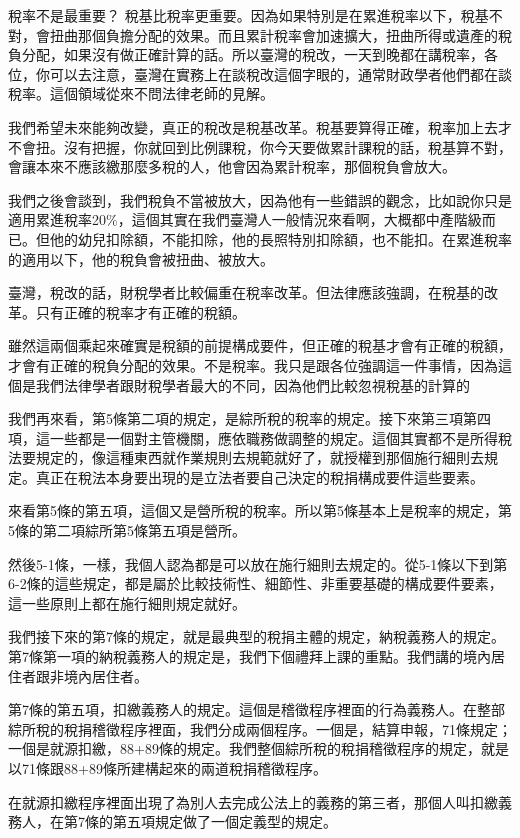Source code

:\documentclass[]{ctexbook}
\begin{document}
稅率不是最重要？ 稅基比稅率更重要。因為如果特別是在累進稅率以下，稅基不對，會扭曲那個負擔分配的效果。而且累計稅率會加速擴大，扭曲所得或遺產的稅負分配，如果沒有做正確計算的話。所以臺灣的稅改，一天到晚都在講稅率，各位，你可以去注意，臺灣在實務上在談稅改這個字眼的，通常財政學者他們都在談稅率。這個領域從來不問法律老師的見解。

我們希望未來能夠改變，真正的稅改是稅基改革。稅基要算得正確，稅率加上去才不會扭。沒有把握，你就回到比例課稅，你今天要做累計課稅的話，稅基算不對，會讓本來不應該繳那麼多稅的人，他會因為累計稅率，那個稅負會放大。

我們之後會談到，我們稅負不當被放大，因為他有一些錯誤的觀念，比如說你只是適用累進稅率20\%，這個其實在我們臺灣人一般情況來看啊，大概都中產階級而已。但他的幼兒扣除額，不能扣除，他的長照特別扣除額，也不能扣。在累進稅率的適用以下，他的稅負會被扭曲、被放大。

臺灣，稅改的話，財稅學者比較偏重在稅率改革。但法律應該強調，在稅基的改革。只有正確的稅率才有正確的稅額。

雖然這兩個乘起來確實是稅額的前提構成要件，但正確的稅基才會有正確的稅額，才會有正確的稅負分配的效果。不是稅率。我只是跟各位強調這一件事情，因為這個是我們法律學者跟財稅學者最大的不同，因為他們比較忽視稅基的計算的

我們再來看，第5條第二項的規定，是綜所稅的稅率的規定。接下來第三項第四項，這一些都是一個對主管機關，應依職務做調整的規定。這個其實都不是所得稅法要規定的，像這種東西就作業規則去規範就好了，就授權到那個施行細則去規定。真正在稅法本身要出現的是立法者要自己決定的稅捐構成要件這些要素。

來看第5條的第五項，這個又是營所稅的稅率。所以第5條基本上是稅率的規定，第5條的第二項綜所第5條第五項是營所。

然後5-1條，一樣，我個人認為都是可以放在施行細則去規定的。從5-1條以下到第6-2條的這些規定，都是屬於比較技術性、細節性、非重要基礎的構成要件要素，這一些原則上都在施行細則規定就好。

我們接下來的第7條的規定，就是最典型的稅捐主體的規定，納稅義務人的規定。第7條第一項的納稅義務人的規定是，我們下個禮拜上課的重點。我們講的境內居住者跟非境內居住者。

第7條的第五項，扣繳義務人的規定。這個是稽徵程序裡面的行為義務人。在整部綜所稅的稅捐稽徵程序裡面，我們分成兩個程序。一個是，結算申報，71條規定；一個是就源扣繳，88+89條的規定。我們整個綜所稅的稅捐稽徵程序的規定，就是以71條跟88+89條所建構起來的兩道稅捐稽徵程序。

在就源扣繳程序裡面出現了為別人去完成公法上的義務的第三者，那個人叫扣繳義務人，在第7條的第五項規定做了一個定義型的規定。
\end{document}
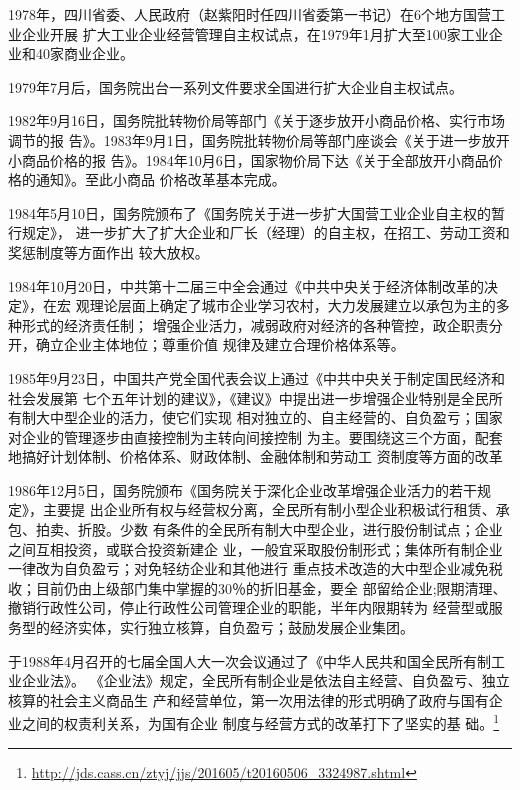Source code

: 1978年，四川省委、人民政府（赵紫阳时任四川省委第一书记）在6个地方国营工业企业开展
扩大工业企业经营管理自主权试点，在1979年1月扩大至100家工业企业和40家商业企业。

1979年7月后，国务院出台一系列文件要求全国进行扩大企业自主权试点。

1982年9月16日，国务院批转物价局等部门《关于逐步放开小商品价格、实行市场调节的报
告》。1983年9月1日，国务院批转物价局等部门座谈会《关于进一步放开小商品价格的报
告》。1984年10月6日，国家物价局下达《关于全部放开小商品价格的通知》。至此小商品
价格改革基本完成。


1984年5月10日，国务院颁布了《国务院关于进一步扩大国营工业企业自主权的暂行规定》，
进一步扩大了扩大企业和厂长（经理）的自主权，在招工、劳动工资和奖惩制度等方面作出
较大放权。

1984年10月20日，中共第十二届三中全会通过《中共中央关于经济体制改革的决定》，在宏
观理论层面上确定了城市企业学习农村，大力发展建立以承包为主的多种形式的经济责任制；
增强企业活力，减弱政府对经济的各种管控，政企职责分开，确立企业主体地位；尊重价值
规律及建立合理价格体系等。

1985年9月23日，中国共产党全国代表会议上通过《中共中央关于制定国民经济和社会发展第
七个五年计划的建议》，《建议》中提出进一步增强企业特别是全民所有制大中型企业的活力，使它们实现
相对独立的、自主经营的、自负盈亏；国家对企业的管理逐步由直接控制为主转向间接控制
为主。要围绕这三个方面，配套地搞好计划体制、价格体系、财政体制、金融体制和劳动工
资制度等方面的改革

1986年12月5日，国务院颁布《国务院关于深化企业改革增强企业活力的若干规定》，主要提
出企业所有权与经营权分离，全民所有制小型企业积极试行租赁、承包、拍卖、折股。少数
有条件的全民所有制大中型企业，进行股份制试点；企业之间互相投资，或联合投资新建企
业，一般宜采取股份制形式；集体所有制企业一律改为自负盈亏；对免轻纺企业和其他进行
重点技术改造的大中型企业减免税收；目前仍由上级部门集中掌握的30％的折旧基金，要全
部留给企业;限期清理、撤销行政性公司，停止行政性公司管理企业的职能，半年内限期转为
经营型或服务型的经济实体，实行独立核算，自负盈亏；鼓励发展企业集团。

于1988年4月召开的七届全国人大一次会议通过了《中华人民共和国全民所有制工业企业法》。
《企业法》规定，全民所有制企业是依法自主经营、自负盈亏、独立核算的社会主义商品生
产和经营单位，第一次用法律的形式明确了政府与国有企业之间的权责利关系，为国有企业
制度与经营方式的改革打下了坚实的基
础。\footnote{\url{http://jds.cass.cn/ztyj/jjs/201605/t20160506_3324987.shtml}}

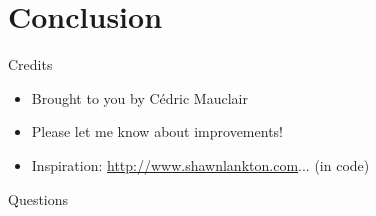 \documentclass[utf8, a4paper, handout]{beamer}
\begin{document}
\section
  {Conclusion}

\begin{frame}
  {Credits}

  \begin{itemize}
  \item Brought to you by Cédric Mauclair
  \item Please let me know about improvements!
  \item Inspiration: \url{http://www.shawnlankton.com}... (in code)
  \end{itemize}
\end{frame}


\begin{frame}
  {Questions}

  \nocite{lorem,ipsum}
  
  

\end{frame}
\end{document}
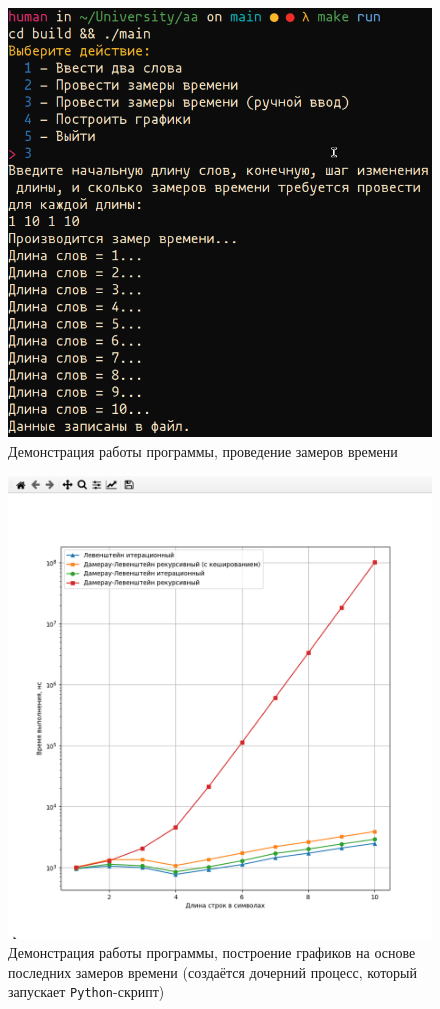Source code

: \begin{figure}[H]
	\centering
	\includegraphics[scale=0.7]{img/demo2.png}
	\caption{Демонстрация работы программы, проведение замеров времени}
	\label{fig:demo2}
\end{figure}

\begin{figure}[H]
	\centering
	\includegraphics[scale=0.5]{img/demo3.png}
	\caption{Демонстрация работы программы, построение графиков на основе последних замеров времени (создаётся дочерний процесс, который запускает \texttt{Python}-скрипт)}
	\label{fig:demo3}
\end{figure}

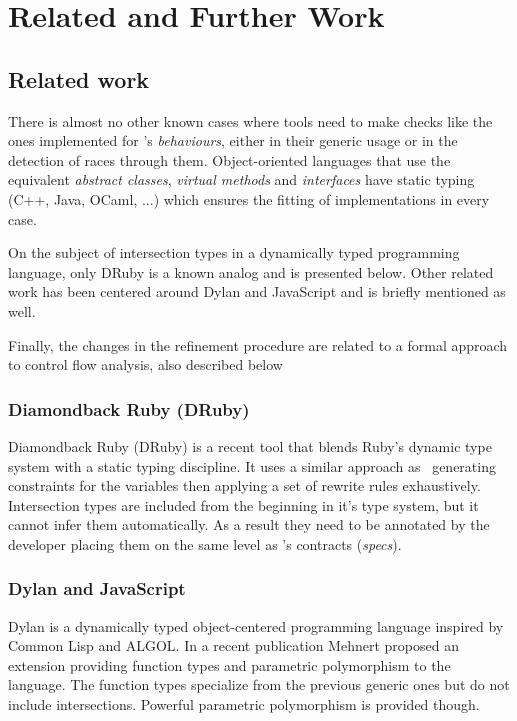 \chapter{Related and Further Work}
\label{chp:conclusion}

\section{Related work}
\label{sct:related_work}

There is almost no other known cases where tools need to make checks
like the ones implemented for \er's \emph{behaviours}, either in their
generic usage or in the detection of races through
them. Object-oriented languages that use the equivalent \emph{abstract
  classes}, \emph{virtual methods} and \emph{interfaces} have static
typing (C++, Java, OCaml, ...) which ensures the fitting of
implementations in every case.

On the subject of intersection types in a dynamically typed
programming language, only DRuby is a known analog and is presented
below. Other related work has been centered around Dylan and
JavaScript and is briefly mentioned as well.

Finally, the changes in the refinement procedure are related to a
formal approach to control flow analysis, also described below

\subsection{Diamondback Ruby (DRuby)}

Diamondback Ruby (DRuby)\cite{druby} is a recent tool that blends
Ruby's dynamic type system with a static typing discipline. It uses a
similar approach as \dr\ generating constraints for the variables then
applying a set of rewrite rules exhaustively. Intersection types are
included from the beginning in it's type system, but it cannot infer
them automatically. As a result they need to be annotated by the
developer placing them on the same level as \dr's contracts
(\emph{specs}).

\subsection{Dylan and JavaScript}

Dylan is a dynamically typed object-centered programming language
inspired by Common Lisp and ALGOL. In a recent publication Mehnert
proposed an extension providing function types and parametric
polymorphism to the language\cite{dylan}. The function types
specialize from the previous generic ones but do not include
intersections. Powerful parametric polymorphism is provided though.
──────
# Exercise directions
If a line in the records includes the string "includegraphics", copy it.

# Solution for this problem
	\includegraphics[scale=0.7]{img/demo2.png}
	\includegraphics[scale=0.5]{img/demo3.png}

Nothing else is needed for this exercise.